■ Your goal
Pull out every line of the rows below that contains the word "What". Case matters.

■ Supplied records
☆ ☆ ☆ ☆
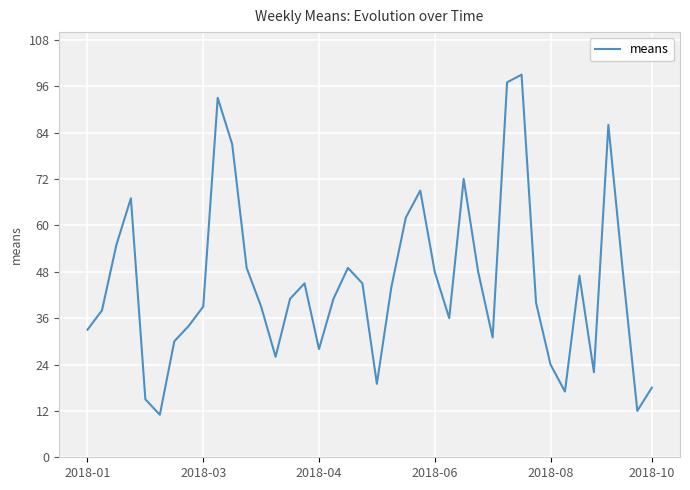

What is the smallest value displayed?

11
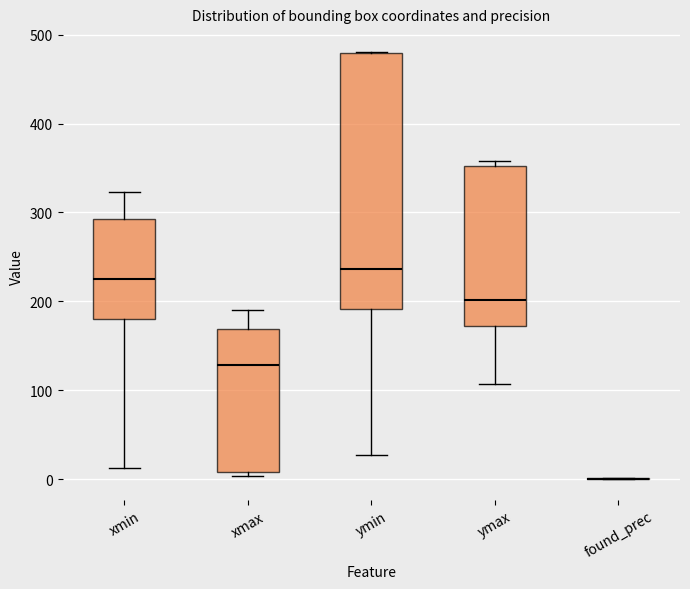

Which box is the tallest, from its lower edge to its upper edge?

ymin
☆ ☆ ☆ ☆
■ Task result
What is the smallest value displayed?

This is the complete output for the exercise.